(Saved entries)
::::::::

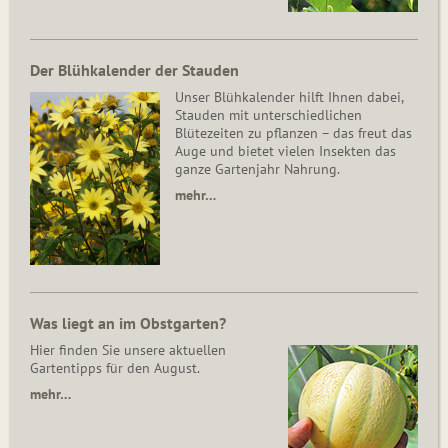
Der Blühkalender der Stauden
Unser Blühkalender hilft Ihnen dabei,
Stauden mit unterschiedlichen
Blütezeiten zu pflanzen – das freut das
Auge und bietet vielen Insekten das
ganze Gartenjahr Nahrung.
mehr…
Was liegt an im Obstgarten?
Hier finden Sie unsere aktuellen
Gartentipps für den August.
mehr…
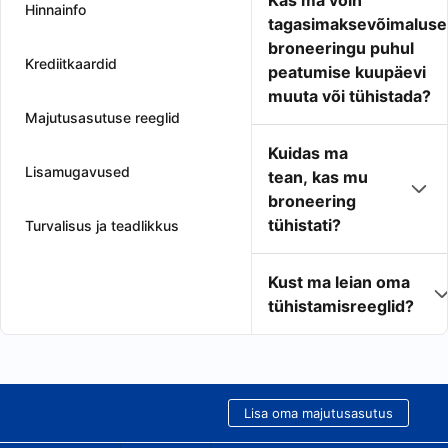
Kas ma võin
Hinnainfo
tagasimaksevõimaluse
broneeringu puhul
Krediitkaardid
peatumise kuupäevi
muuta või tühistada?
Majutusasutuse reeglid
Kuidas ma
Lisamugavused
tean, kas mu
broneering
tühistati?
Turvalisus ja teadlikkus
Kust ma leian oma
tühistamisreeglid?
Lisa oma majutusasutus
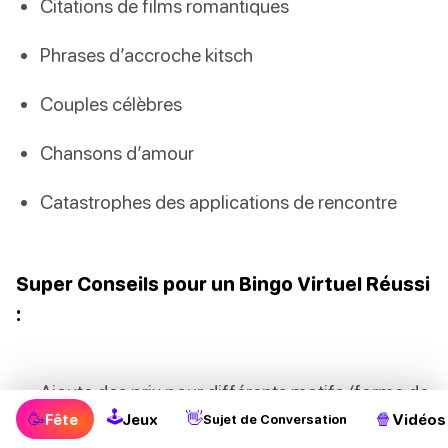
Citations de films romantiques
Phrases d’accroche kitsch
Couples célèbres
Chansons d’amour
Catastrophes des applications de rencontre
Super Conseils pour un Bingo Virtuel Réussi
:
Ajoute des prix pour différents motifs (forme de
🕹
🥳
👋
🍿
cœur, X et O)
Fête
Jeux
Vidéos
Sujet de Conversation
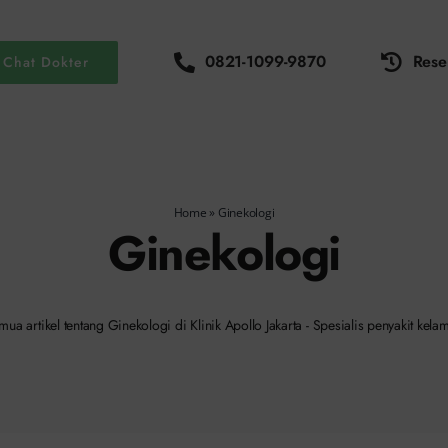
0821-1099-9870
Rese
Chat Dokter
Home
»
Ginekologi
Ginekologi
mua artikel tentang Ginekologi di Klinik Apollo Jakarta - Spesialis penyakit kelam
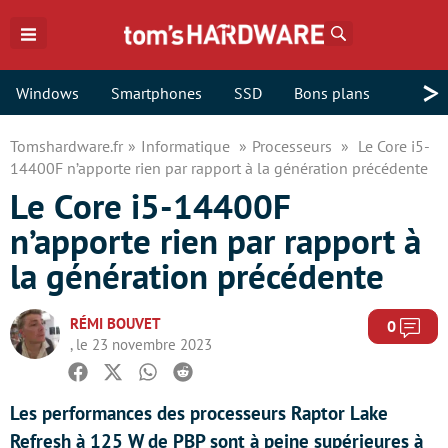
Rechercher
>
Windows
Smartphones
SSD
Bons plans
Tomshardware.fr
Informatique
Processeurs
Le Core i5-
14400F n’apporte rien par rapport à la génération précédente
Le Core i5-14400F
n’apporte rien par rapport à
la génération précédente
RÉMI BOUVET
Com
0
, le 23 novembre 2023
Facebook
Twitter
Whatsapp
Reddit
Les performances des processeurs Raptor Lake
Refresh à 125 W de PBP sont à peine supérieures à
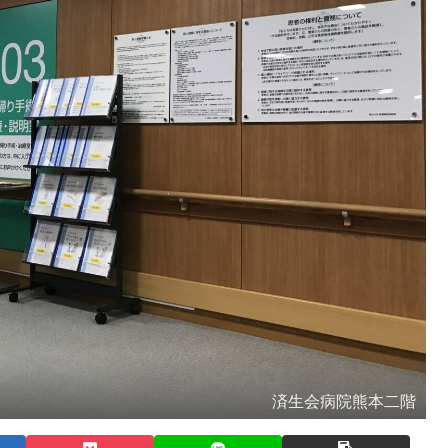
済生会病院熊本二階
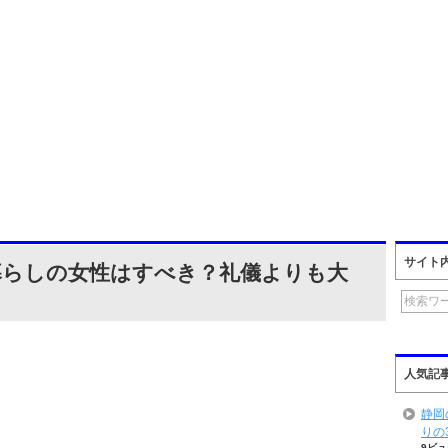
サイト
暮らしの女性はすべき？礼儀よりも大
人気記
静岡
りの
9ビュ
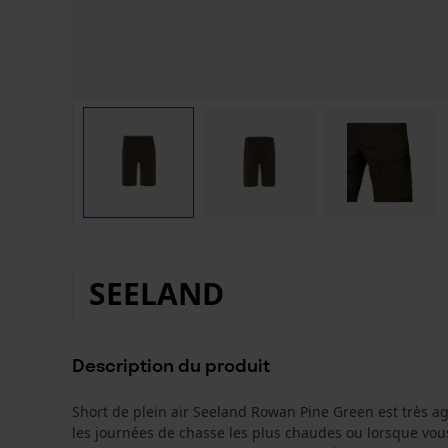
SEELAND
Description du produit
Short de plein air Seeland Rowan Pine Green est très ag
les journées de chasse les plus chaudes ou lorsque vou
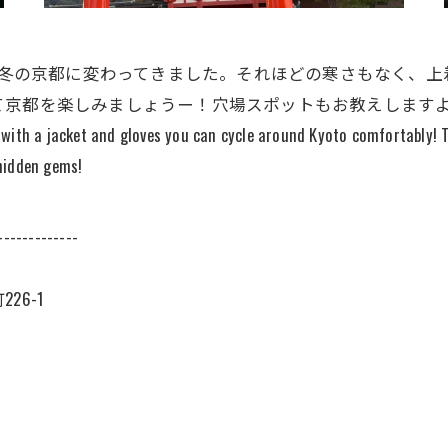
の京都から冬の京都に変わってきました。それほどの寒さもな
ょうー！穴場スポットもお教えしますよー！Hello, this is 10
d with a jacket and gloves you can cycle around Kyoto comfortably! The
 hidden gems!
-------------
6-1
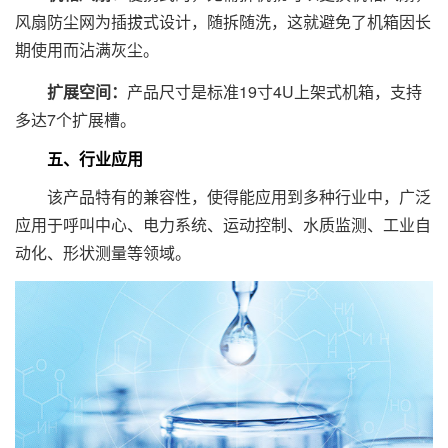
风扇防尘网为插拔式设计，随拆随洗，这就避免了机箱因长
期使用而沾满灰尘。
扩展空间：
产品尺寸是标准19寸4U上架式机箱，支持
多达7个扩展槽。
五、行业应用
该产品特有的兼容性，使得能应用到多种行业中，广泛
应用于呼叫中心、电力系统、运动控制、水质监测、工业自
动化、形状测量等领域。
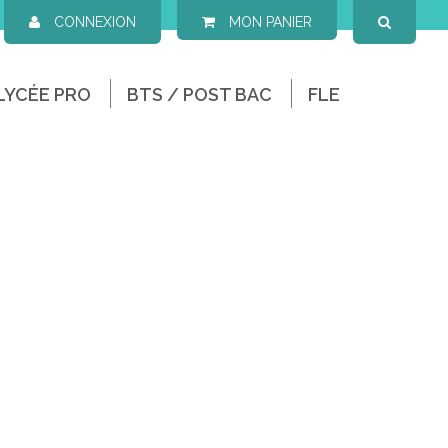
CONNEXION
MON PANIER
LYCÉE PRO
BTS / POST BAC
FLE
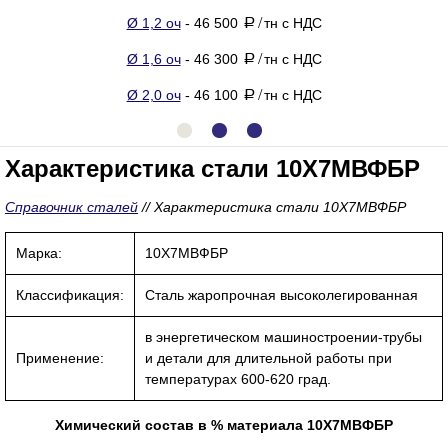
Ø 1,2 оч
- 46 500
тн с НДС
a
/
Ø 1,6 оч
- 46 300
тн с НДС
a
/
Ø 2,0 оч
- 46 100
тн с НДС
a
/
Характеристика стали 10Х7МВФБР
Справочник сталей
//
Характеристика стали 10Х7МВФБР
Марка:
10Х7МВФБР
Классификация:
Сталь жаропрочная высоколегированная
в энергетическом машиностроении-трубы
Применение:
и детали для длительной работы при
температурах 600-620 град.
Химический состав в % материала 10Х7МВФБР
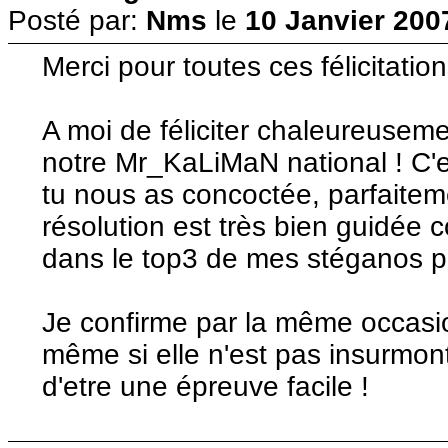
Posté par:
Nms
le
10 Janvier 200
Merci pour toutes ces félicitatio
A moi de féliciter chaleureuseme
notre Mr_KaLiMaN national ! C'e
tu nous as concoctée, parfaitem
résolution est très bien guidée c
dans le top3 de mes stéganos p
Je confirme par la même occasio
même si elle n'est pas insurmon
d'etre une épreuve facile !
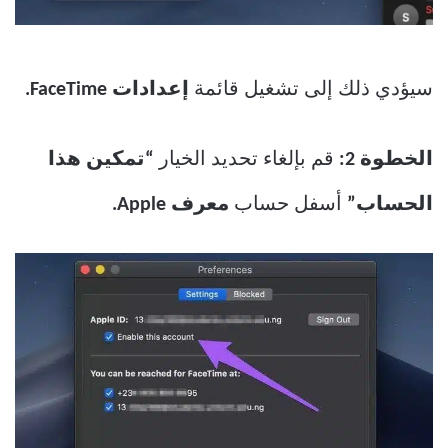
سيؤدي ذلك إلى تشغيل قائمة
إعدادات FaceTime.
الخطوة 2:
قم بإلغاء تحديد الخيار
“تمكين هذا
الحساب”
أسفل حساب
معرف Apple.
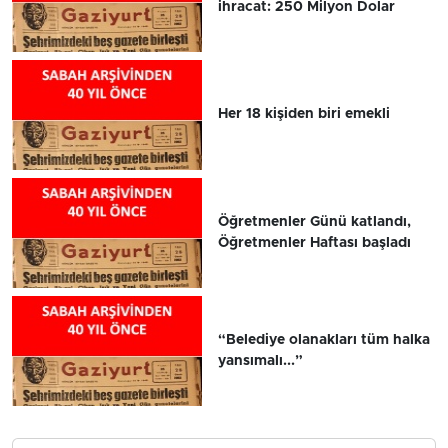
ihracat: 250 Milyon Dolar
Her 18 kişiden biri emekli
Öğretmenler Günü katlandı,
Öğretmenler Haftası başladı
“Belediye olanakları tüm halka
yansımalı...”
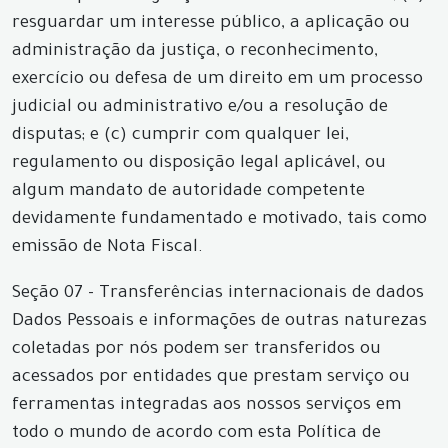
resguardar um interesse público, a aplicação ou
administração da justiça, o reconhecimento,
exercício ou defesa de um direito em um processo
judicial ou administrativo e/ou a resolução de
disputas; e (c) cumprir com qualquer lei,
regulamento ou disposição legal aplicável, ou
algum mandato de autoridade competente
devidamente fundamentado e motivado, tais como
emissão de Nota Fiscal.
Seção 07 - Transferências internacionais de dados
Dados Pessoais e informações de outras naturezas
coletadas por nós podem ser transferidos ou
acessados por entidades que prestam serviço ou
ferramentas integradas aos nossos serviços em
todo o mundo de acordo com esta Política de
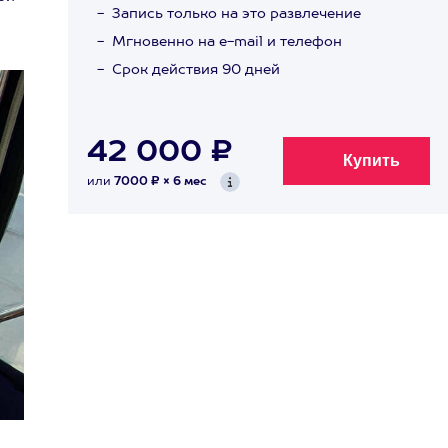
Запись только на это развлечение
Мгновенно на e-mail и телефон
Срок действия 90 дней
42 000 ₽
или
7000 ₽ × 6 мес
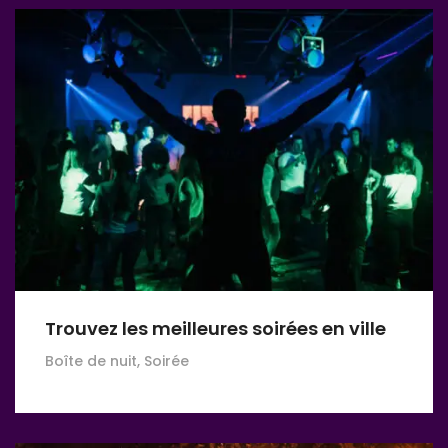
Trouvez les meilleures soirées en ville
Boîte de nuit, Soirée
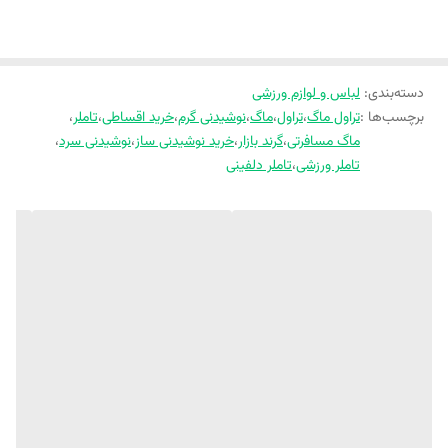
دسته‌بندی
:
لباس و لوازم ورزشی
برچسب‌ها :
تراول ماگ
،
تراول
،
ماگ
،
نوشیدنی گرم
،
خرید اقساطی
،
تاملر
،
ماگ مسافرتی
،
گرند بازار
،
خرید نوشیدنی ساز
،
نوشیدنی سرد
،
تاملر ورزشی
،
تاملر دلفینی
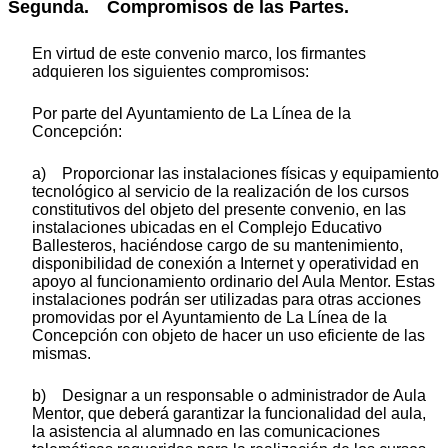
Segunda. Compromisos de las Partes.
En virtud de este convenio marco, los firmantes
adquieren los siguientes compromisos:
Por parte del Ayuntamiento de La Línea de la
Concepción:
a) Proporcionar las instalaciones físicas y equipamiento
tecnológico al servicio de la realización de los cursos
constitutivos del objeto del presente convenio, en las
instalaciones ubicadas en el Complejo Educativo
Ballesteros, haciéndose cargo de su mantenimiento,
disponibilidad de conexión a Internet y operatividad en
apoyo al funcionamiento ordinario del Aula Mentor. Estas
instalaciones podrán ser utilizadas para otras acciones
promovidas por el Ayuntamiento de La Línea de la
Concepción con objeto de hacer un uso eficiente de las
mismas.
b) Designar a un responsable o administrador de Aula
Mentor, que deberá garantizar la funcionalidad del aula,
la asistencia al alumnado en las comunicaciones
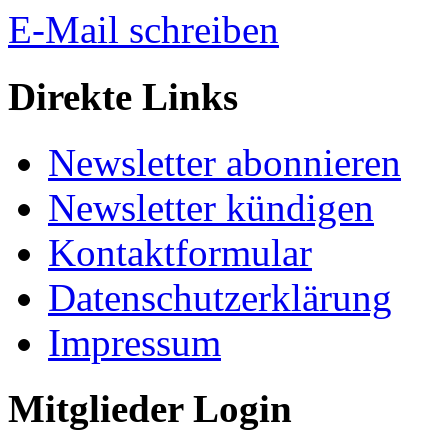
E-Mail schreiben
Direkte Links
Newsletter abonnieren
Newsletter kündigen
Kontaktformular
Datenschutzerklärung
Impressum
Mitglieder Login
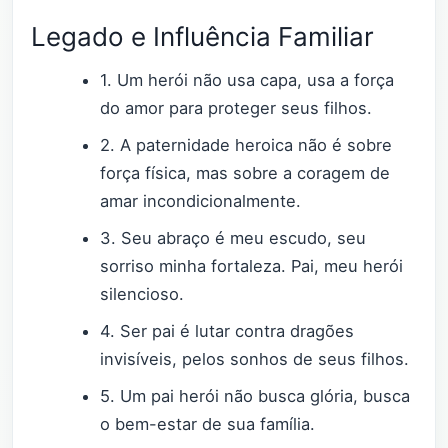
Legado e Influência Familiar
1. Um herói não usa capa, usa a força
do amor para proteger seus filhos.
2. A paternidade heroica não é sobre
força física, mas sobre a coragem de
amar incondicionalmente.
3. Seu abraço é meu escudo, seu
sorriso minha fortaleza. Pai, meu herói
silencioso.
4. Ser pai é lutar contra dragões
invisíveis, pelos sonhos de seus filhos.
5. Um pai herói não busca glória, busca
o bem-estar de sua família.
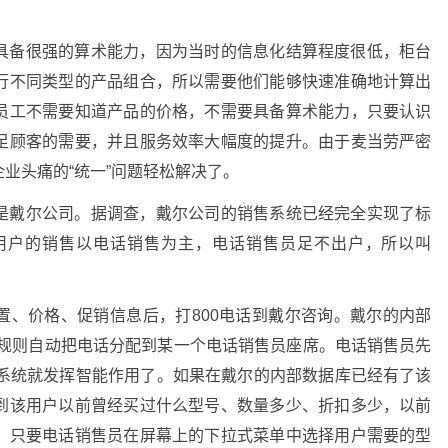
具备很强的算术能力，因为当时的信息化结算程度很低，柜台
行不同类型的产品组合，所以需要他们能够快速准确地计算出
员工不需要知道产品的价格，不需要具备算术能力，只要认识
足顾客的需要，并且服务效率大幅度的提升。由于麦当劳严密
业头痛的“统一”问题轻松解决了。
是戴尔公司。据调查，戴尔公司的销售系统已经完全实现了标
用户的销售以电话销售为主，电话销售员足不出户，所以叫
置、价格、促销信息后，打800电话到戴尔咨询。戴尔的内部
据一定的规则自动把电话分配到某一个电话销售员座席。电话销售员先
T系统就发挥智能作用了。如果在戴尔的内部数据库已经有了该
到该用户以前曾经买过什么型号、数量多少、折扣多少，以前
。只要电话销售员在屏幕上的下拉式菜单中选择用户需要的型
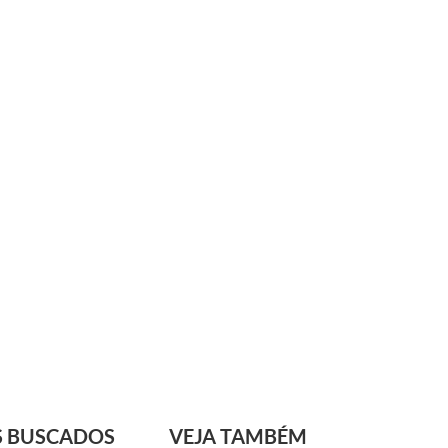
S BUSCADOS
VEJA TAMBÉM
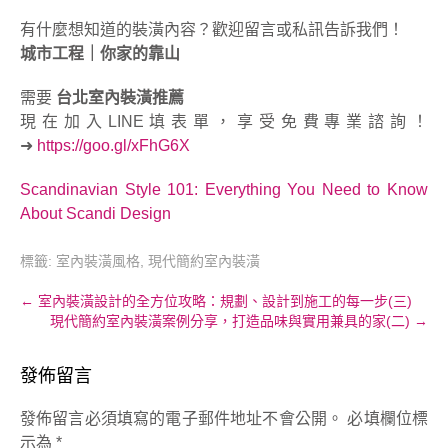
有什麼想知道的裝潢內容？歡迎留言或私訊告訴我們！
城市工程｜你家的靠山
需要
台北室內裝潢推薦
現在加入LINE填表單，享受免費專業諮詢！
➜
https://goo.gl/xFhG6X
Scandinavian Style 101: Everything You Need to Know
About Scandi Design
標籤:
室內裝潢風格
,
現代簡約室內裝潢
Post
←
室內裝潢設計的全方位攻略：規劃、設計到施工的每一步(三)
現代簡約室內裝潢案例分享，打造品味與實用兼具的家(二)
→
navigation
發佈留言
發佈留言必須填寫的電子郵件地址不會公開。
必填欄位標
示為
*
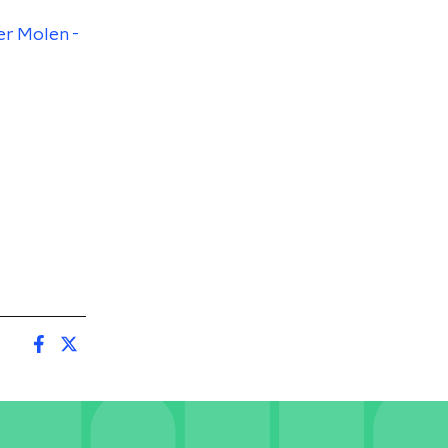
er Molen -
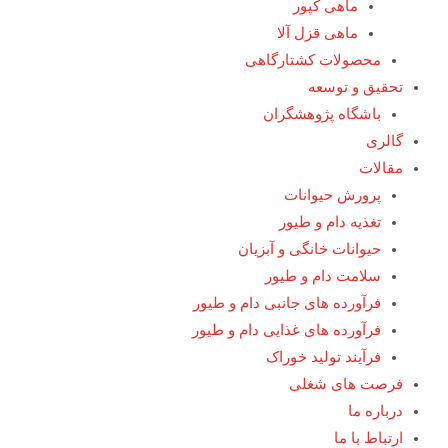
ماهی کپور
ماهی قزل آلا
محصولات کشتارگاهی
تحقیق و توسعه
باشگاه پژوهشگران
گالری
مقالات
پرورش حیوانات
تغذیه دام و طیور
حیوانات خانگی و آبزیان
سلامت دام و طیور
فرآورده های جانبی دام و طیور
فرآورده های غذایی دام و طیور
فرآیند تولید خوراک
فرصت های شغلی
درباره ما
ارتباط با ما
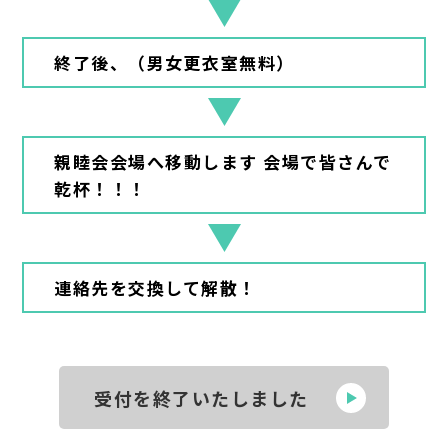
終了後、（男女更衣室無料）
親睦会会場へ移動します 会場で皆さんで
乾杯！！！
連絡先を交換して解散！
受付を終了いたしました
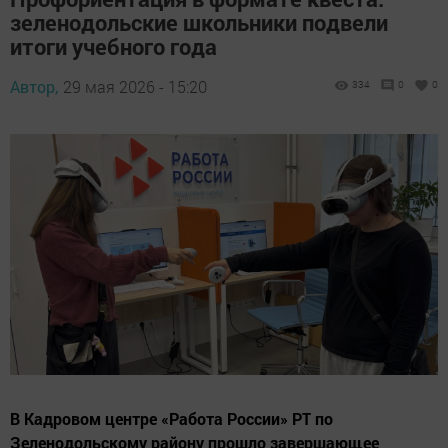
зеленодольские школьники подвели
итоги учебного года
Автор,
29 мая 2026 - 15:20
334
0
0
В Кадровом центре «Работа России» РТ по
Зеленодольскому району прошло завершающее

::::::::

- **REQUEST**
Pick up at the line containing "سلامت دام و طیور" and copy each line exactly until the data ends, including that last line; copy no pictures.

- **SOLUTION TO THIS TASK**
سلامت دام و طیور
فرآورده های جانبی دام و طیور
فرآورده های غذایی دام و طیور
فرآیند تولید خوراک
فرصت های شغلی
درباره ما
ارتباط با ما
終了後、（男女更衣室無料）
親睦会会場へ移動します 会場で皆さんで
乾杯！！！
連絡先を交換して解散！
受付を終了いたしました
зеленодольские школьники подвели
итоги учебного года
Автор,
29 мая 2026 - 15:20
334
0
0
В Кадровом центре «Работа России» РТ по
Зеленодольскому району прошло завершающее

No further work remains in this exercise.